Charity is a band-aid and solidarity is surgery.
We need a whole lot less band-aids and a whole lot more surgery.
And on a personal level,
The most radical thing you can do this week is to rebel against the domestic isolation.
The system wants you inside.
They want you watching streaming services, buying online, reject that.
Go to a third place.
Go to a park, go to a library, go to a fricking dive bar.
Build a community that exists outside of your nuclear family and outside of a mall.
People don't go to malls, I don't know what I'm saying.
Because if you're gonna survive what's coming, the collapse, the changes, the friction we talk about on the show every week, we are not gonna do it as individuals.
We are going to do it as a community.
And look, before you go, I want to drop the snark for a minute.
I'll take off the, the cynical podcaster hat and I want to say thank you.
We have dragged you through some pretty dark territory this year on the overlap.
We spent weeks dissecting the pow memo, as the blueprint for class war.
We stared directly into the abyss of the dark enlightenment and the manuscript.
We talked.
Through the history of fascism in Italy and Germany, topic by topic, horror by horror, we ask if our own civilization is collapsing.
That's not light listening.
That is not background noise for your commute.
That is heavy and it sits with you, just like it sits with me.
So it takes a specific kind of person to willfully engage with that kind of information.
It takes someone who cares.
someone who refuses to sleepwalk through history.
So the fact that you're here listening to this means you are paying attention, at least still.
In an economy of distraction, paying attention is kind of a revolutionary act too.
Hopefully we'll be back soon, hopefully be full of stories about his family and maybe a little too cheerful so we can get back to work deconstructing the apocalypse.

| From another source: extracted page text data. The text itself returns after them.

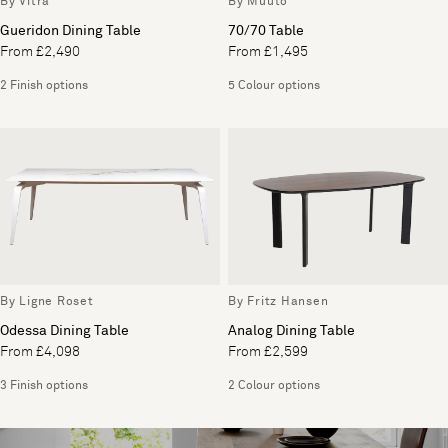
By Vitra
By Muuto
Gueridon Dining Table
70/70 Table
From £2,490
From £1,495
2 Finish options
5 Colour options
By Ligne Roset
By Fritz Hansen
Odessa Dining Table
Analog Dining Table
From £4,098
From £2,599
3 Finish options
2 Colour options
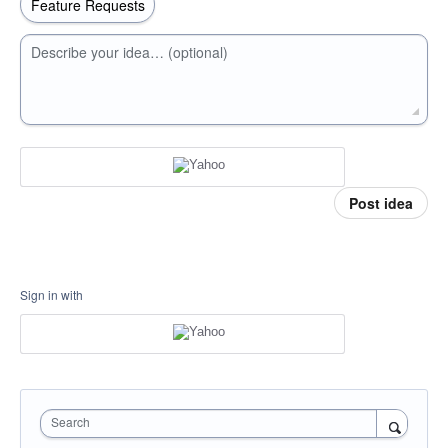
Describe your idea… (optional)
Post idea
Sign in with
Search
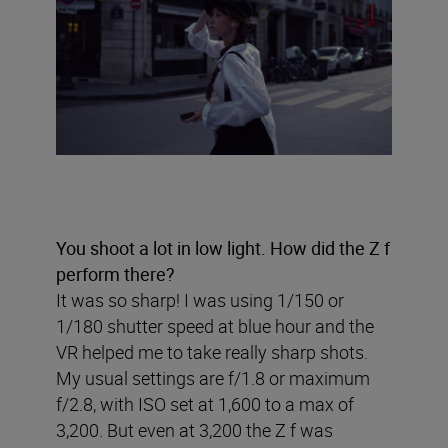
You shoot a lot in low light. How did the Z f
perform there?
It was so sharp! I was using 1/150 or
1/180 shutter speed at blue hour and the
VR helped me to take really sharp shots.
My usual settings are f/1.8 or maximum
f/2.8, with ISO set at 1,600 to a max of
3,200. But even at 3,200 the Z f was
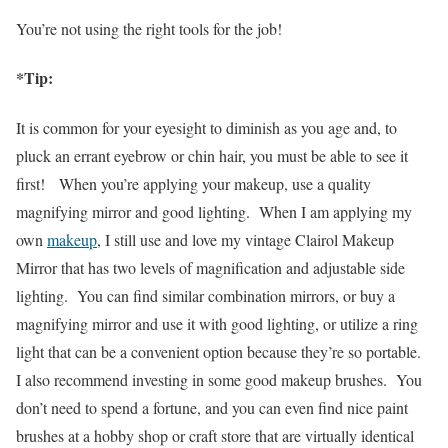
You’re not using the right tools for the job!
*Tip:
It is common for your eyesight to diminish as you age and, to
pluck an errant eyebrow or chin hair, you must be able to see it
first!
When you’re applying your makeup, use a quality
magnifying mirror and good lighting. When I am applying my
own
makeup
, I still use and love my vintage Clairol Makeup
Mirror that has two levels of magnification and adjustable side
lighting. You can find similar combination mirrors, or buy a
magnifying mirror and use it with good lighting, or utilize a ring
light that can be a convenient option because they’re so portable.
I also recommend investing in some good makeup brushes. You
don’t need to spend a fortune, and you can even find nice paint
brushes at a hobby shop or craft store that are virtually identical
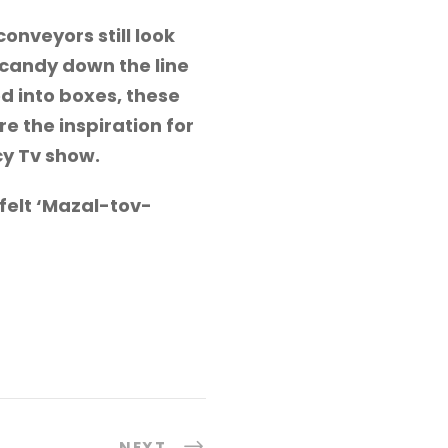
nveyors still look
 candy down the line
d into boxes, these
e the inspiration for
cy Tv show.
tfelt ‘Mazal-tov-
NEXT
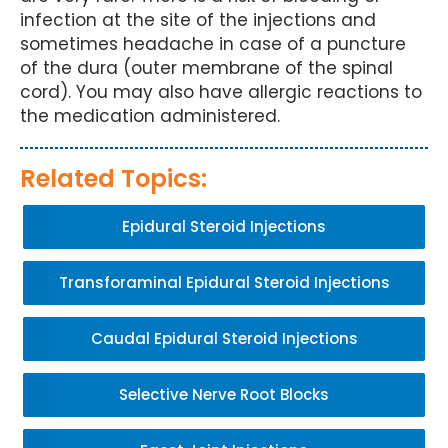
infection at the site of the injections and
sometimes headache in case of a puncture
of the dura (outer membrane of the spinal
cord). You may also have allergic reactions to
the medication administered.
Related Topics:
Epidural Steroid Injections
Transforaminal Epidural Steroid Injections
Caudal Epidural Steroid Injections
Selective Nerve Root Blocks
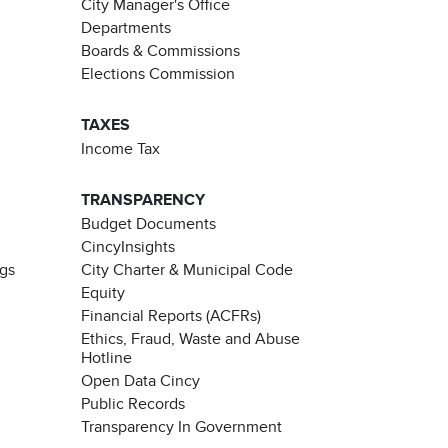
City Manager's Office
Departments
Boards & Commissions
Elections Commission
TAXES
Income Tax
TRANSPARENCY
Budget Documents
CincyInsights
ngs
City Charter & Municipal Code
Equity
Financial Reports (ACFRs)
Ethics, Fraud, Waste and Abuse
Hotline
Open Data Cincy
Public Records
Transparency In Government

We have a lot to cover in the new year.
The world isn't getting any simpler.
But for the next few days, take a break, put your phone down, close the news app.
We talk a lot about systems on this show, but the only reason that any of this matters, the only reason we fight for a better system is because of the people inside of it.
The people you're about to see, the friends, the messy families, the chosen families.
So go be with them, eat the food, drink the wine, hug your uncle.
even if his political takes make you want to scream into a pillow, find the common ground, enjoy some human connection.
Because ultimately, that connection is the only thing that
AI can't take away from us.
It's the only thing money can't actually buy.
And it is the fuel that we are going to need for the fights ahead.
From Will, who is hopefully eating a cookie right now, from myself, and from everyone who makes the overlap happen, thank you for listening.
Thank you for thinking, and thank you for giving a damn.
The real gift is class consciousness.
I'm kidding.
Sort of.
Cheers, everyone.
Have a wonderful holiday.
Stay safe, and we'll see you in the new year.